Two colleagues (Scott Tainsky and Jason Winfree) and I have a new paper just posted online at the Journal of Sports Economics.  We revisit the findings of Parsons et al. from 2011 (though, the working version of their paper caught press much earlier than this).  The paper was rather controversial and claimed important influences of umpires on game outcomes based on race.

Our paper uses a different data set and looks to replicate the findings from the original AER paper.  We were able to replicate the original findings from their provided data and code, but find odd uses of fixed effects are at the root of some of the findings.  A large majority of the paper looks at the robustness of the results, and implements Pitch F/X data to empirically derive the edge of the strike zone.  At best, the results initially presented in AER are mixed based on our analysis and re-analysis.

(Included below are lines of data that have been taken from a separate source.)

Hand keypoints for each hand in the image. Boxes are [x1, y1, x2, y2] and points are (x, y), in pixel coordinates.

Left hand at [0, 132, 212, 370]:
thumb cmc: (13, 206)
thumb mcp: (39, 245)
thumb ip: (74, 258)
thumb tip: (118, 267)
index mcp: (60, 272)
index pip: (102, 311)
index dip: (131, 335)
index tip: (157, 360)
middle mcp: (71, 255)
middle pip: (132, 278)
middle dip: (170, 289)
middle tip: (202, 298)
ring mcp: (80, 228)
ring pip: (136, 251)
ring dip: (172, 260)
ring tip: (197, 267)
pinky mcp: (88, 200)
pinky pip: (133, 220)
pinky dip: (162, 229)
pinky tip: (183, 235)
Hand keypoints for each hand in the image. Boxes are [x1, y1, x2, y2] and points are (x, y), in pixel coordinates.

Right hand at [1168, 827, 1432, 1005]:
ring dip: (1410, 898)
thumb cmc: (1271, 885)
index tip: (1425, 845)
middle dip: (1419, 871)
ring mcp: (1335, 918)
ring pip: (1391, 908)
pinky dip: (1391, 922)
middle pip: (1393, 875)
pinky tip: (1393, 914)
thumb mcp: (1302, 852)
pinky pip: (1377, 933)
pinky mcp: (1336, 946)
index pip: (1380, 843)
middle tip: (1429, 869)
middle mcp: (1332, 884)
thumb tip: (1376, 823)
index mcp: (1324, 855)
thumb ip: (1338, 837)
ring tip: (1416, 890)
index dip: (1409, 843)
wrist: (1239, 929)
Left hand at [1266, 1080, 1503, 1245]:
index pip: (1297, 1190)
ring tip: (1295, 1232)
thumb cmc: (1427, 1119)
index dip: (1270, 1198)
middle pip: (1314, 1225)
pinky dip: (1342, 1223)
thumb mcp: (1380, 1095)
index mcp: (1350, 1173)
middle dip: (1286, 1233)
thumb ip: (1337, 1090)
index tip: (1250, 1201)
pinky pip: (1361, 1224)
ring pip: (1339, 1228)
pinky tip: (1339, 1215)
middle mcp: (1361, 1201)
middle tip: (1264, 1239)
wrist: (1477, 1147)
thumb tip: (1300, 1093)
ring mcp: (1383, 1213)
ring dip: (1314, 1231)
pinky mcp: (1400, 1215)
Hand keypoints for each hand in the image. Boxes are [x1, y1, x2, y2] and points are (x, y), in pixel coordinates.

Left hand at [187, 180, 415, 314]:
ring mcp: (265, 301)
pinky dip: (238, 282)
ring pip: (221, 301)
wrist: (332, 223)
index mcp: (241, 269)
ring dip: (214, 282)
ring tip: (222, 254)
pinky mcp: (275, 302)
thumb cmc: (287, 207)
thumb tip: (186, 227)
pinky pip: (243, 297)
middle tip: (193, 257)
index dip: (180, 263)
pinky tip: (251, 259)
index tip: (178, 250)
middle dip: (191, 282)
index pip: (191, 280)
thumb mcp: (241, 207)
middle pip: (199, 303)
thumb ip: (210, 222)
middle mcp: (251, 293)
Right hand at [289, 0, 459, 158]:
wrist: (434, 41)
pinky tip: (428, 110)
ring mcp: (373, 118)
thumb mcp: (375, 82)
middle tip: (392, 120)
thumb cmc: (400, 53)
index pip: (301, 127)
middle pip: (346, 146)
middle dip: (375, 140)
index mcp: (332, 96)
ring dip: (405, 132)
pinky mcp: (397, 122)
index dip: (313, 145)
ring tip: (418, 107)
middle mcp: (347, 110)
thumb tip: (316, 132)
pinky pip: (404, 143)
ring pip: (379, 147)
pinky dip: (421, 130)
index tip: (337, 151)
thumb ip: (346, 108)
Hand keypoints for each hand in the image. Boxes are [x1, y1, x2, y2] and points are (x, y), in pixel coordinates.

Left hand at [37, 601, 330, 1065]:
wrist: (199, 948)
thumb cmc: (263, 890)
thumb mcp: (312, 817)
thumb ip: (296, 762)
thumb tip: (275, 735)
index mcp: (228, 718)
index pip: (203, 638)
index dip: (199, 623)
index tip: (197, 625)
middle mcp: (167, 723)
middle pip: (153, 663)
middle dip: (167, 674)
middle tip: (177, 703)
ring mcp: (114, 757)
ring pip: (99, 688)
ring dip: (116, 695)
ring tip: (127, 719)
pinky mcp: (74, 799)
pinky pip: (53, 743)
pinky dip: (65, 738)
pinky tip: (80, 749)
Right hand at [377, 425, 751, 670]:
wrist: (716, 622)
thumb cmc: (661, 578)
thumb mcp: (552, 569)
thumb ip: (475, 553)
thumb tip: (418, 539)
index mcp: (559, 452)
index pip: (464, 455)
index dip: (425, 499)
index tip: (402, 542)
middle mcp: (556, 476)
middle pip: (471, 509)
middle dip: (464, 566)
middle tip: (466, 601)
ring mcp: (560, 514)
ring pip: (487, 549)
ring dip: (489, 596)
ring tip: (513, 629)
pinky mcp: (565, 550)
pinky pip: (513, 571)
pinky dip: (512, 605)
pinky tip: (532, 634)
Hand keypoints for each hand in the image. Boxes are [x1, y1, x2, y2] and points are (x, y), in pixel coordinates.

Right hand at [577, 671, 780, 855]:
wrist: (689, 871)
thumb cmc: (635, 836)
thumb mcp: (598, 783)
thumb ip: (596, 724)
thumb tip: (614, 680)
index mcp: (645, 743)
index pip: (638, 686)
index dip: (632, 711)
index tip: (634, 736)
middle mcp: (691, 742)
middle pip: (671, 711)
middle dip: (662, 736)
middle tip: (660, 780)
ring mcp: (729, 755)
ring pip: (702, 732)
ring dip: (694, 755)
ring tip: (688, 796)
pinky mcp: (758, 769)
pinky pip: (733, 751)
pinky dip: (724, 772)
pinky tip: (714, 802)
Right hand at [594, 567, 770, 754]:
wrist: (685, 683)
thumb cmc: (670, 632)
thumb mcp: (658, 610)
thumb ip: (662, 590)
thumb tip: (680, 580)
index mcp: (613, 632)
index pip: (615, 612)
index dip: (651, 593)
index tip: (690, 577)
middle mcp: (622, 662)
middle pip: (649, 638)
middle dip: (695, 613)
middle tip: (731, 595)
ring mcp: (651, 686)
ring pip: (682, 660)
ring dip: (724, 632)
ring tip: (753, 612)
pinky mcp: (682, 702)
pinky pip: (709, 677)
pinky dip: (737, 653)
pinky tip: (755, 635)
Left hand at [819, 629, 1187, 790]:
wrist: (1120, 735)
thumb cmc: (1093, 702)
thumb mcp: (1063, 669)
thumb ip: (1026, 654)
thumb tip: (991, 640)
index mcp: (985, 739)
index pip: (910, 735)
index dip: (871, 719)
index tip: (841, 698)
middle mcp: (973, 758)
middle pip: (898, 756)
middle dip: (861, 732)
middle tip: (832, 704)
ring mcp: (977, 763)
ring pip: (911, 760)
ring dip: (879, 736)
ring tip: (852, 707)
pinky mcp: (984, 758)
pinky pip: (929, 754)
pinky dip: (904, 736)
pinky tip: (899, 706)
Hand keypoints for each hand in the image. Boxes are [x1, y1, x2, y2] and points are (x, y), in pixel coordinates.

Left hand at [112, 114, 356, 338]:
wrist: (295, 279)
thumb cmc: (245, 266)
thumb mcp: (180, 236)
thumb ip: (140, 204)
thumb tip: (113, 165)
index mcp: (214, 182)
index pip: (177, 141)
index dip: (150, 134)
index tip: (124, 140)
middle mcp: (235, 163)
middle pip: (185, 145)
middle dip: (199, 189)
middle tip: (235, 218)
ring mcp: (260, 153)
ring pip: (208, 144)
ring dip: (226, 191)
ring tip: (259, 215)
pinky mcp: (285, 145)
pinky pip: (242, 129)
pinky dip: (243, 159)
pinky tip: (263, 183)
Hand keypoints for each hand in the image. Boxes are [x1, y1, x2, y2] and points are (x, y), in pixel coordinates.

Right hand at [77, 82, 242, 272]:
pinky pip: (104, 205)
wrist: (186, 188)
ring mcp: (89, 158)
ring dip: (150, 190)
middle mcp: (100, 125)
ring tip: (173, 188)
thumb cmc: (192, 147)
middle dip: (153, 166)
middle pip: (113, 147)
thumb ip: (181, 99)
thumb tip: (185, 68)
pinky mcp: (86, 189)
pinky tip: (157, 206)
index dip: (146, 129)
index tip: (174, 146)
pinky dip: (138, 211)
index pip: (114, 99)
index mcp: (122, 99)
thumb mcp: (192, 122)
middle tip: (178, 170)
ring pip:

One thing to note is that the main interest of the Parsons et al. paper was not baseball.  The point was that detecting discrimination could be influenced by others that impact the performance of those of a given race (i.e. umpires in this context).  This point is still well taken, and makes up the most important contribution.  In fact, this is why the paper was published in the prestigious journal American Economic Review.

The link directly to the paper and abstract are below.  Unfortunately it is gated.  However, I am going to double-check my rights for including a link on my personal page (usually OK, but journals can sometimes be a pain on this issue).  If you have access, feel free to send along questions or comments to my email address or leave them in the comments.  Please make these comments and/or criticism constructive.


  2. "Indeed, from 2004-2008, there were only around
    2,550 pitches thrown by Black pitchers requiring the judgment of Black umpires."

    So whatever difference you find in this tiny sample must be due to racial bias, right? The entire premise of this type of study is flawed. The data is simply not there to draw generalizations about the behavior of groups of humans when "groups" contain 7-8 individuals. I.e., even if you had found a difference, there would have been no valid conclusion to draw other than the fact that those 7-8 people seemed to have some kind of bias. Sorry to vent, but this really frustrates me that people (whether the orig. authors or your group) fail to answer the basic question, "Do I have sufficient data to perform this study?" before performing it.

  3. Anon,

    This is precisely the point we are making in the paper: previous work made these inferences, and we argue that for such strong accusations, one needs a wealth of data and further inspection. We speak to the robustness of both our own results and that of Parsons et al.

    Please do read the entire paper and accompanying appendices (are the appendices available to you? If not let me know, as these are an important portion of the paper).